Пока Омар пребывал при хакане, в Иране и Туране произошли крутые перемены. К ним он вовсе не был причастен, но они, тем не менее, прямо отразились на его судьбе. Наверное, ни у кого еще жизнь не зависела так резко и грубо от внешних причин, от чьей-то злой или доброй воли.
От чьей? Художники, ученые, поэты несут в мир благо, покой и радость. Поэт дрожит над розой, над каждой сочной травинкой, боясь на нее наступить. Не было в мире поэта, что призвал бы в стихах к насилию, убийству, грабежу. Если же был такой, то он не поэт. Это жулик, мерзкий стихоплет. Смуту и смерть несут народу болтуны-лицемеры, самозваные пророки да полководцы, которых до желтизны изнуряет жажда славы и почестей.
Султан Али-Арслан погиб в бою с караханидами. Но сын его, новый султан Меликшах, разбив Шамс аль-Мулька, заставил его признать сельджукское превосходство. После Многих лет яростной вражды наступило как будто затишье. Шамс аль-Мульк женился на одной из туркменских царевен, Меликшах — на племяннице хакана, юной красавице Туркан-Хатун, той самой, что в свое время отравит Омару Хайяму жизнь. И не ему одному.
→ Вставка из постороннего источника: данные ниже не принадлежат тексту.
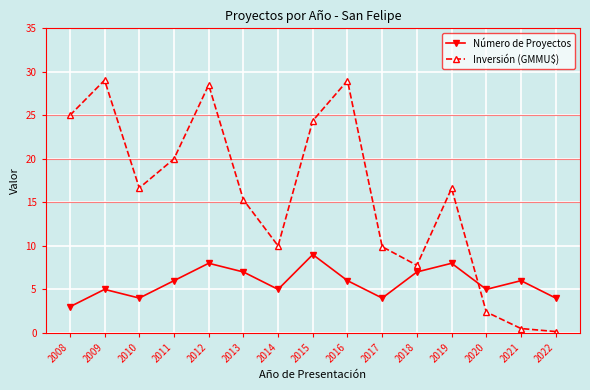

Between which two adjacent categories do Número de Proyectos and Inversión (GMMU$) first intersect?

2019 and 2020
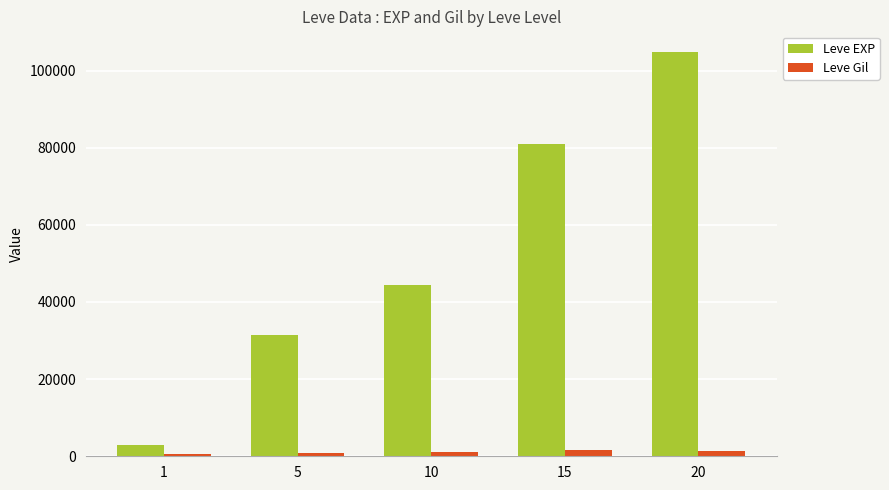

How many series are shown in this chart?

2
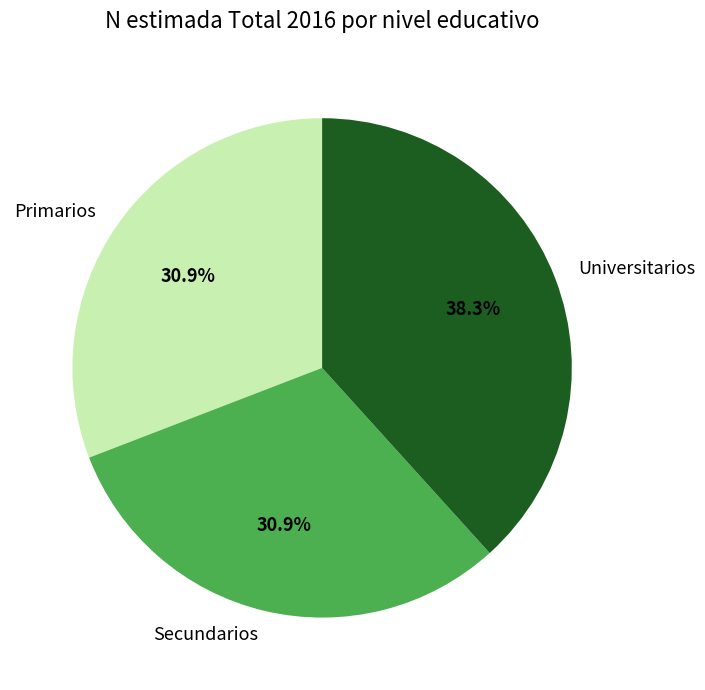

Do Universitarios and Secundarios together represent more than half of the pie?

Yes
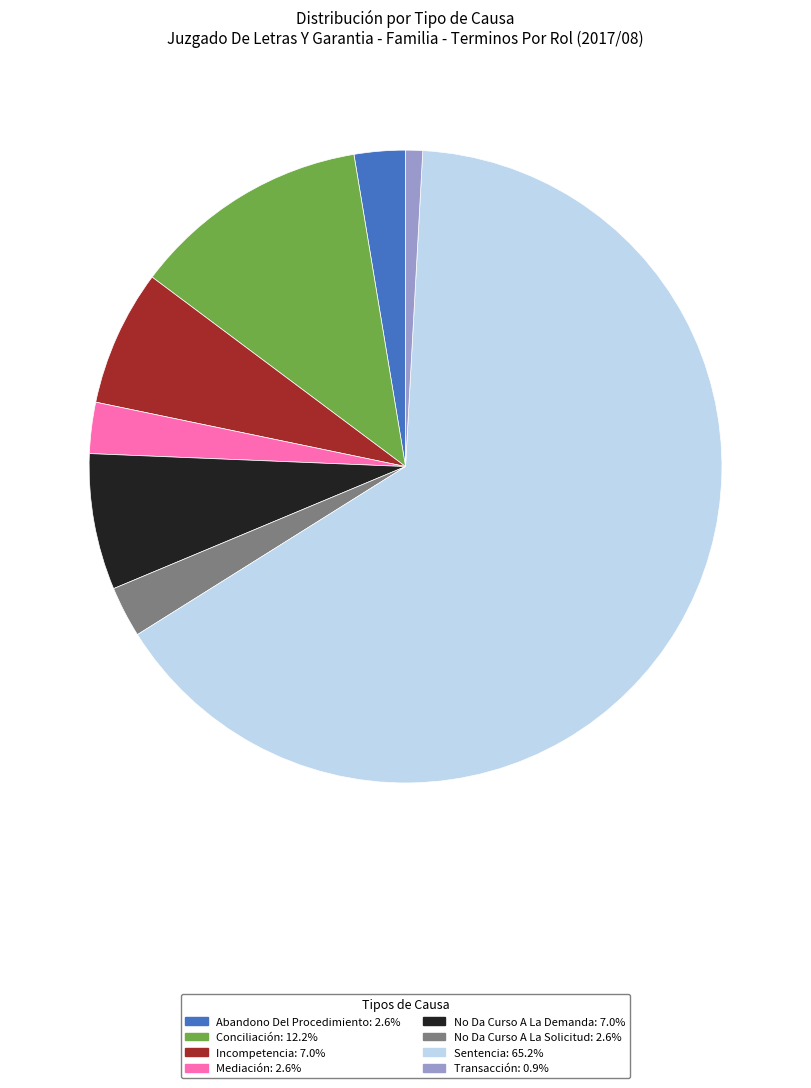

Which has a higher value, Sentencia or Mediación?

Sentencia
Новый султан перенес столицу из Мерва в далекий Исфахан. Визирем при нем — его воспитатель, уроженец счастливого Туса, мудрый Низам аль-Мульк…
— Отчего, — спросил визиря Меликшах, безбожно мешая персидскую речь с родной, огузской,[7] - в нашей стране столько нищих?
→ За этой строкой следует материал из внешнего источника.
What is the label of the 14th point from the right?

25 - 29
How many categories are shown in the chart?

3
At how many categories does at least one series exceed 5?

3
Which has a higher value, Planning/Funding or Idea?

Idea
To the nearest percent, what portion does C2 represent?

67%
Низам аль-Мульк, отодвинув книгу, вскинул на тюрка внимательный взгляд. Прежде, еще ходя в наследниках, Меликшах не задавал таких вопросов. Что ж, видно, разум его, слава богу, созрел для забот о государстве.
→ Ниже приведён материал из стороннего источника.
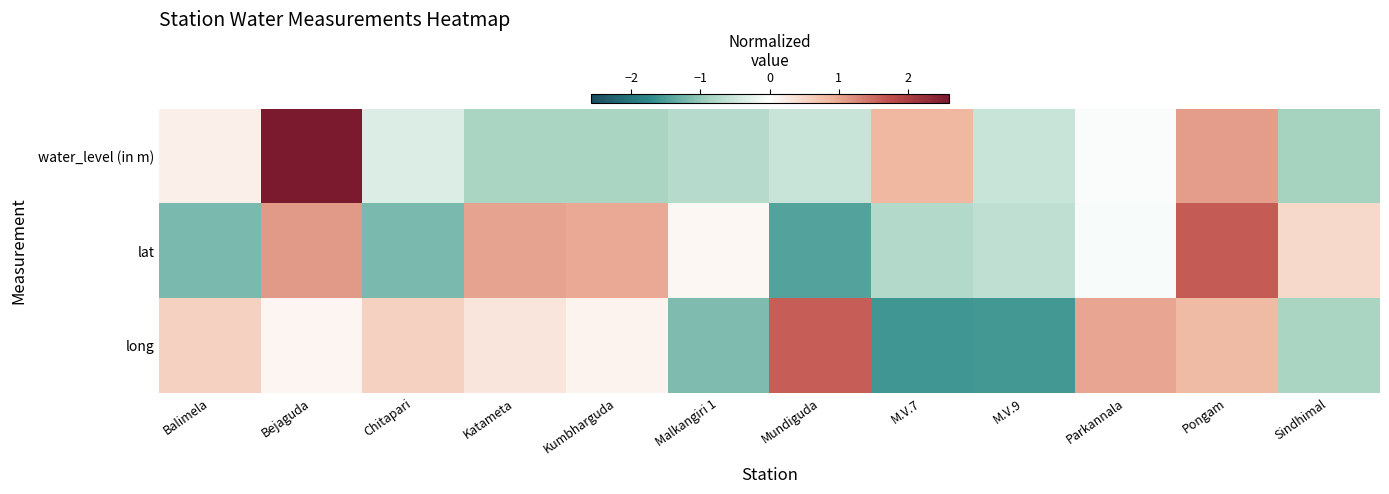

How many categories are shown in the chart?

12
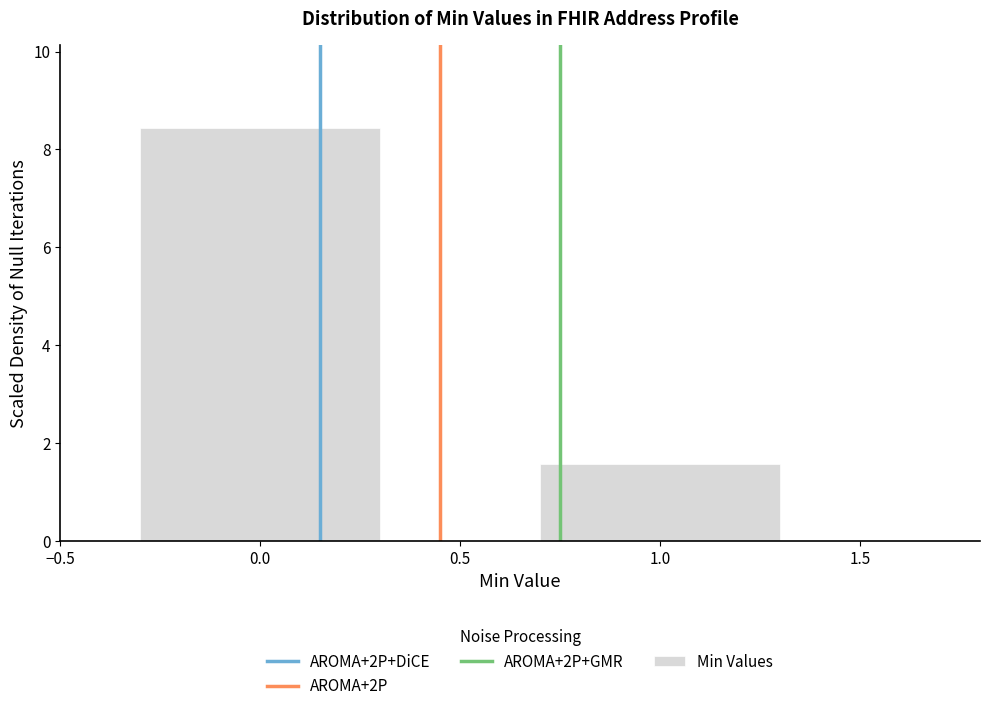

Reading left to right, list all the values displayed in this chart.

8.4	1.6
— Мало чести — слыть царем голодранцев! — продолжал сердито Меликшах. — Или у нас перестали пахать и сеять? Нет, я видел: ковыряют землю. Где же хлеб, где плоды? В селениях великий шум. Крестьяне ропщут на вельмож, вельможи — на крестьян. Когда б ни приехали сборщики податей, один ответ: или еще, или уже нечем платить. Кто и что тому виною?